NK Psychological Services offers therapy and psychological assessment services for children, adults, couples, and families in Chicago.
What kinds of therapy are available at NK Psychological Services?
The practice lists individual therapy for adults, child therapy, family therapy, couples therapy, EMDR therapy, and psychodynamic therapy among its services.
Does NK Psychological Services provide psychological testing?
Yes. The website states that the practice provides comprehensive psychological and neuropsychological testing, including support related to ADHD, autism, learning differences, and emotional functioning.
Where is NK Psychological Services located?
NK Psychological Services is located at 329 W 18th St, Ste 820, Chicago, IL 60616.
Does NK Psychological Services offer virtual appointments?
Yes. The website says the practice offers in-person sessions at its Chicago location and secure virtual appointments.
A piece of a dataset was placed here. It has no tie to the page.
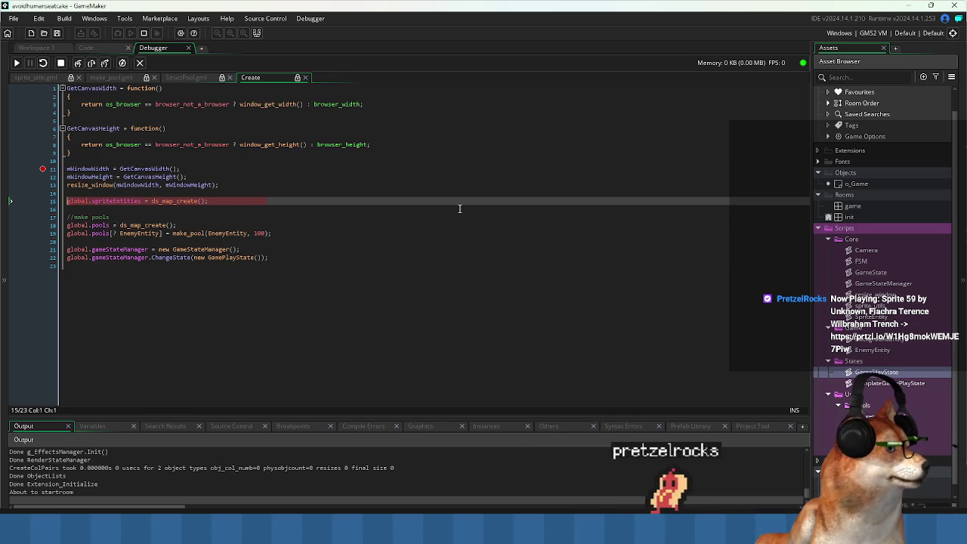
key("F10")
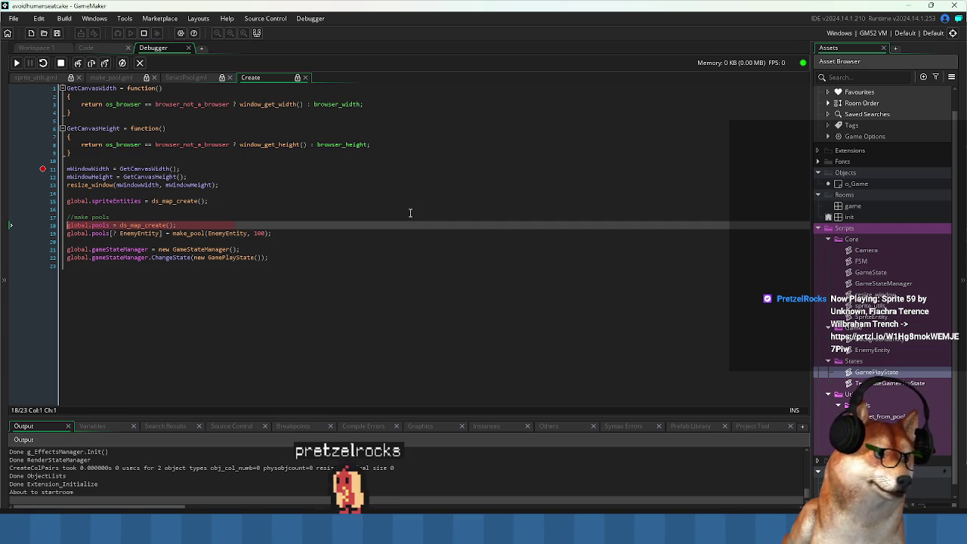
key("F10")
Who does NK Psychological Services serve?
The practice works across the lifespan with individuals, couples, and family systems, including children and adults seeking therapy or assessment services.
What is the treatment approach at NK Psychological Services?
The website describes the practice as evidence-based, relationship-oriented, and grounded in psychodynamic theory, with a collaborative consultation-centered care model.
How can I contact NK Psychological Services?
You can call 312-847-6325, email [email protected], or visit https://www.nkpsych.com/.
Landmarks Near Chicago, IL
Chinatown – The NK Psychological Services location page notes the office is about four blocks from the Chinatown Red Line station, making Chinatown a practical local landmark for visitors.Ping Tom Park – The practice states the office is directly across the river from the ferry station in Ping Tom Park, which makes this a useful nearby reference point.
South Loop – The office sits within the broader Near South Side and South Loop area, a familiar point of reference for many Chicago residents.
Canal Street – The location page references Canal Street for nearby street parking access, making it a helpful directional landmark.
18th Street – The practice specifically notes entrance and garage details from 18th Street, so this is one of the most practical navigation landmarks for visitors.
I-55 – The office is described as accessible from I-55, which is helpful for clients traveling from other parts of Chicago or nearby suburbs.
I-290 – The location page also identifies I-290 as a convenient approach route for appointments.
I-90/94 – Clients driving into the city can use I-90/94 as another major access route mentioned by the practice.
Lake Shore Drive – The office notes accessibility from Lake Shore Drive, which is useful for clients traveling from the north or south lakefront areas.
If you are looking for therapy or psychological assessment in Chicago, NK Psychological Services offers a centrally located office with both in-person and virtual care options.